**TASK GOAL:**
Start at the line in the entries below that contains "with DAB IHC", stop at the line that contains "histopathology image of", and output exactly the lines in that span, both ends included.

**THE RECORDS:**
......

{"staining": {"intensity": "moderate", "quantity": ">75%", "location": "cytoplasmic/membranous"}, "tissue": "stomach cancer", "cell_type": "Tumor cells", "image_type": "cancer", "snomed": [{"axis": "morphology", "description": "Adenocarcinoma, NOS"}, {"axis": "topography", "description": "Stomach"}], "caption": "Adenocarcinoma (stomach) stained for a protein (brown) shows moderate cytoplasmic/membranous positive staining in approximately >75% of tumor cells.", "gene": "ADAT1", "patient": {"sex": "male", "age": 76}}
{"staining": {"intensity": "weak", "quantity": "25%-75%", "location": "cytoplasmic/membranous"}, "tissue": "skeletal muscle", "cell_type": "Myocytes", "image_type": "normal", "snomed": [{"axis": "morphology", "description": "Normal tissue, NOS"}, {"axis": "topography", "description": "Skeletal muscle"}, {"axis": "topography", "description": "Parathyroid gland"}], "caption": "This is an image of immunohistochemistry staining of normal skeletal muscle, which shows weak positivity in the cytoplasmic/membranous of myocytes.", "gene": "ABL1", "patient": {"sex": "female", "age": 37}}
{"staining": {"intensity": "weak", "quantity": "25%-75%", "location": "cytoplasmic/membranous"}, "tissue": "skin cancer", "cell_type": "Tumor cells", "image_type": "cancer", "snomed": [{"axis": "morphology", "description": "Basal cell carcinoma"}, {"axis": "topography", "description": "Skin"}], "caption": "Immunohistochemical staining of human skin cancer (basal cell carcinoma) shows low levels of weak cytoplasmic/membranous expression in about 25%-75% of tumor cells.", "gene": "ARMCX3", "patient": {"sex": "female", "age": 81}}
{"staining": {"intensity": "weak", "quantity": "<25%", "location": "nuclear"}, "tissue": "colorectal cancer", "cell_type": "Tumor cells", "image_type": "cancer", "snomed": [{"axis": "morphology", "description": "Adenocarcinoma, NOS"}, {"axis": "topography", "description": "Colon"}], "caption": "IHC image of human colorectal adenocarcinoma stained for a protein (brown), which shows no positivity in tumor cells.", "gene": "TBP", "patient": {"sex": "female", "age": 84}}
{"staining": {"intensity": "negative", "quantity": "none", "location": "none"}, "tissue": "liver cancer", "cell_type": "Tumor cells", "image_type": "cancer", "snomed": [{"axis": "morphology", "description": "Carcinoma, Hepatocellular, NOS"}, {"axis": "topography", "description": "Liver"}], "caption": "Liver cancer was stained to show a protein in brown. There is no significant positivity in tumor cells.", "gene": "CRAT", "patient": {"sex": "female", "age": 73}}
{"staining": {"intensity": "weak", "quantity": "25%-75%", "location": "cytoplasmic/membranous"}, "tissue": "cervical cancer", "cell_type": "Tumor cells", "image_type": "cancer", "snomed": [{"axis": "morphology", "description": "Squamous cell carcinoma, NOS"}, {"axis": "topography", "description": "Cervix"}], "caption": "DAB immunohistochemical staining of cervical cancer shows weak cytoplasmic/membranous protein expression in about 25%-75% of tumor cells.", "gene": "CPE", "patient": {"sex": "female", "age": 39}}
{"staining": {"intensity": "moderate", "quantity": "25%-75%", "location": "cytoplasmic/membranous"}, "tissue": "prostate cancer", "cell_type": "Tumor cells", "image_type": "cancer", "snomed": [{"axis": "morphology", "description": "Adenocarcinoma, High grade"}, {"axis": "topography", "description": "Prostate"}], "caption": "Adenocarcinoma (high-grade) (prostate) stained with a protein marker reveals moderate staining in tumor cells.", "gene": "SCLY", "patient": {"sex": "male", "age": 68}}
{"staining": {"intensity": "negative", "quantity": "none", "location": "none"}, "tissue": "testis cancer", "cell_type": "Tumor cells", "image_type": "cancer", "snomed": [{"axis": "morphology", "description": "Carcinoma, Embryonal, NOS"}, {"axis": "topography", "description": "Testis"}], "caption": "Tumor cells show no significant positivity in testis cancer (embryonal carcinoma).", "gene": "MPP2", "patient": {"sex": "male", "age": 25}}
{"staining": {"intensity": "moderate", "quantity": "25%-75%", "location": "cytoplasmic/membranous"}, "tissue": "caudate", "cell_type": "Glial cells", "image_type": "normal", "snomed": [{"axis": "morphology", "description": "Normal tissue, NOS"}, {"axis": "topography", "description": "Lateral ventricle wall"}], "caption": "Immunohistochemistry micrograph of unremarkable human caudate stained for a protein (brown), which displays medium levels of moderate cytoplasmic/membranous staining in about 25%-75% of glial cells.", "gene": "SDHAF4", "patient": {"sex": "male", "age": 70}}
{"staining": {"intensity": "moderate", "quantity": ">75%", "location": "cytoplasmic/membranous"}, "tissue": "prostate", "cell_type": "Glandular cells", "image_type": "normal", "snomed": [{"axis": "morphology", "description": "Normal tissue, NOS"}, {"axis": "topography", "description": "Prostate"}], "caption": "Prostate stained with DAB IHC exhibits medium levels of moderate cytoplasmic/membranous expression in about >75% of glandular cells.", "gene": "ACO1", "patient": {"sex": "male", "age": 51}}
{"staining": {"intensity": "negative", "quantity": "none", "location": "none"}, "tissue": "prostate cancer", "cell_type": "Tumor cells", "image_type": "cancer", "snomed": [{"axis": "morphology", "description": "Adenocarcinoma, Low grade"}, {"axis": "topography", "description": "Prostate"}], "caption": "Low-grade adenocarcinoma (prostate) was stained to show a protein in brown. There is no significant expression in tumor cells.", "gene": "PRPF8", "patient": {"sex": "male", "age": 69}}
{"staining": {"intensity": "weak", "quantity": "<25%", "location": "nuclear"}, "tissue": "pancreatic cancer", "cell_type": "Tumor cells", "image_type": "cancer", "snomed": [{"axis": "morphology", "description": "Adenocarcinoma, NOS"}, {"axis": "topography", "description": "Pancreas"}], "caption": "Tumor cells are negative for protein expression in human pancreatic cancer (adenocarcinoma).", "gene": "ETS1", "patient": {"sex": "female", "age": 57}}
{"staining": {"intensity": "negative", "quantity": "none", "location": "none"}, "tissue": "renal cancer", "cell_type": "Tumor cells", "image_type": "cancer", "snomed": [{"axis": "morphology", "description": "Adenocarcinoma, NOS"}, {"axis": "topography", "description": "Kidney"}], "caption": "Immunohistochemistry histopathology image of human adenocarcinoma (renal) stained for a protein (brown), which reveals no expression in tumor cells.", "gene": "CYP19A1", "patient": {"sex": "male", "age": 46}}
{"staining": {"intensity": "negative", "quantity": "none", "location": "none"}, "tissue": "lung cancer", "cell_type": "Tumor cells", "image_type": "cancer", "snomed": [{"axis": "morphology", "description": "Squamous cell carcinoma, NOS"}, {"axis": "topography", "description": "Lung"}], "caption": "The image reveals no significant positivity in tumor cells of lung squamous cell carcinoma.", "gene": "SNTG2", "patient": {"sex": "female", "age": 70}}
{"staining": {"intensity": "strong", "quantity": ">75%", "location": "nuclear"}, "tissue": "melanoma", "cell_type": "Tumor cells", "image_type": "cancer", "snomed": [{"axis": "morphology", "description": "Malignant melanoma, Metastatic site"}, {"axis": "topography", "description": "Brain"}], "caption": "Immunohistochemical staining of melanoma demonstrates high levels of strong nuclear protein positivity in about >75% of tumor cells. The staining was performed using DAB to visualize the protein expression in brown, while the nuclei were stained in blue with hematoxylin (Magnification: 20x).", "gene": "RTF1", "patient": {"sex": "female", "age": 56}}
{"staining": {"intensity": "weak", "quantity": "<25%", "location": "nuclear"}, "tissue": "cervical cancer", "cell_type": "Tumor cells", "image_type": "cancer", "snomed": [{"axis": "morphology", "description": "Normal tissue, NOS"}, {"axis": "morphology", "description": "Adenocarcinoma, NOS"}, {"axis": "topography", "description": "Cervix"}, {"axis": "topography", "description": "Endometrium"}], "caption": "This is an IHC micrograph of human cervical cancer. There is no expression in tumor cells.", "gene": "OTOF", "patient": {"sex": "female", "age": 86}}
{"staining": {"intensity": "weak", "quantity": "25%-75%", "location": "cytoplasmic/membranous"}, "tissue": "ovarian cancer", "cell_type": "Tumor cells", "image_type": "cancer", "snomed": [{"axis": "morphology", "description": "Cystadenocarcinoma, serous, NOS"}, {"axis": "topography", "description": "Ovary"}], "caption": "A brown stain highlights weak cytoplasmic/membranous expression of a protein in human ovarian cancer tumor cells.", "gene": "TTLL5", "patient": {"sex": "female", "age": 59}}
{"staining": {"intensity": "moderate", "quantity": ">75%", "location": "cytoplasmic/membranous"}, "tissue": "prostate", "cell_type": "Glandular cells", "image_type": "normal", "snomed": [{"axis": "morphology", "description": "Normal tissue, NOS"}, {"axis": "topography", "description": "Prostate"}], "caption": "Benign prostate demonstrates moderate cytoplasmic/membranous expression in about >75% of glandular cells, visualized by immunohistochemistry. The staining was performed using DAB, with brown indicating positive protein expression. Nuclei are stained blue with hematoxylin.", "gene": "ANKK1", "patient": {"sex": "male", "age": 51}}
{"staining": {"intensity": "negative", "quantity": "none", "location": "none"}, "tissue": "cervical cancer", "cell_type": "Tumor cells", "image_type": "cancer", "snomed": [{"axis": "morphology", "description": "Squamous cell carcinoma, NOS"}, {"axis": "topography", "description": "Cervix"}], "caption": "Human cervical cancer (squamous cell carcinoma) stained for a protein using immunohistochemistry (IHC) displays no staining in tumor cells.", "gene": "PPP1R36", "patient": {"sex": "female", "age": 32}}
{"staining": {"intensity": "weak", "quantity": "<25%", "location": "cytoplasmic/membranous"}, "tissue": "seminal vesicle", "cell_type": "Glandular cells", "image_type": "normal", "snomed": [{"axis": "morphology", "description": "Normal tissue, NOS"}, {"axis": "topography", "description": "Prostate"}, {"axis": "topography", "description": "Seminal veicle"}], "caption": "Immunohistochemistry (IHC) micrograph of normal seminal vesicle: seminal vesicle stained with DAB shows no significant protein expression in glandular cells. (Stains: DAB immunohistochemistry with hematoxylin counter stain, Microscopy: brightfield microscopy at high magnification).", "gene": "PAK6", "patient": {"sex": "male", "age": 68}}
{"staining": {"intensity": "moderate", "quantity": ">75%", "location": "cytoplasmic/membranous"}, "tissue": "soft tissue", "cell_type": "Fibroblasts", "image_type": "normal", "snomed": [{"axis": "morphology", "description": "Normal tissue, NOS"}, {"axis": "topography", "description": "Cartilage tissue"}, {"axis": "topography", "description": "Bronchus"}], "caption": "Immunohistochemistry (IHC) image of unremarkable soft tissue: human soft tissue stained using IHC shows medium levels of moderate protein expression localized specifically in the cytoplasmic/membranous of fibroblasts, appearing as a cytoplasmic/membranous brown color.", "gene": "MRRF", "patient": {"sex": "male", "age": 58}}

......

**SOLUTION:**
{"staining": {"intensity": "moderate", "quantity": ">75%", "location": "cytoplasmic/membranous"}, "tissue": "prostate", "cell_type": "Glandular cells", "image_type": "normal", "snomed": [{"axis": "morphology", "description": "Normal tissue, NOS"}, {"axis": "topography", "description": "Prostate"}], "caption": "Prostate stained with DAB IHC exhibits medium levels of moderate cytoplasmic/membranous expression in about >75% of glandular cells.", "gene": "ACO1", "patient": {"sex": "male", "age": 51}}
{"staining": {"intensity": "negative", "quantity": "none", "location": "none"}, "tissue": "prostate cancer", "cell_type": "Tumor cells", "image_type": "cancer", "snomed": [{"axis": "morphology", "description": "Adenocarcinoma, Low grade"}, {"axis": "topography", "description": "Prostate"}], "caption": "Low-grade adenocarcinoma (prostate) was stained to show a protein in brown. There is no significant expression in tumor cells.", "gene": "PRPF8", "patient": {"sex": "male", "age": 69}}
{"staining": {"intensity": "weak", "quantity": "<25%", "location": "nuclear"}, "tissue": "pancreatic cancer", "cell_type": "Tumor cells", "image_type": "cancer", "snomed": [{"axis": "morphology", "description": "Adenocarcinoma, NOS"}, {"axis": "topography", "description": "Pancreas"}], "caption": "Tumor cells are negative for protein expression in human pancreatic cancer (adenocarcinoma).", "gene": "ETS1", "patient": {"sex": "female", "age": 57}}
{"staining": {"intensity": "negative", "quantity": "none", "location": "none"}, "tissue": "renal cancer", "cell_type": "Tumor cells", "image_type": "cancer", "snomed": [{"axis": "morphology", "description": "Adenocarcinoma, NOS"}, {"axis": "topography", "description": "Kidney"}], "caption": "Immunohistochemistry histopathology image of human adenocarcinoma (renal) stained for a protein (brown), which reveals no expression in tumor cells.", "gene": "CYP19A1", "patient": {"sex": "male", "age": 46}}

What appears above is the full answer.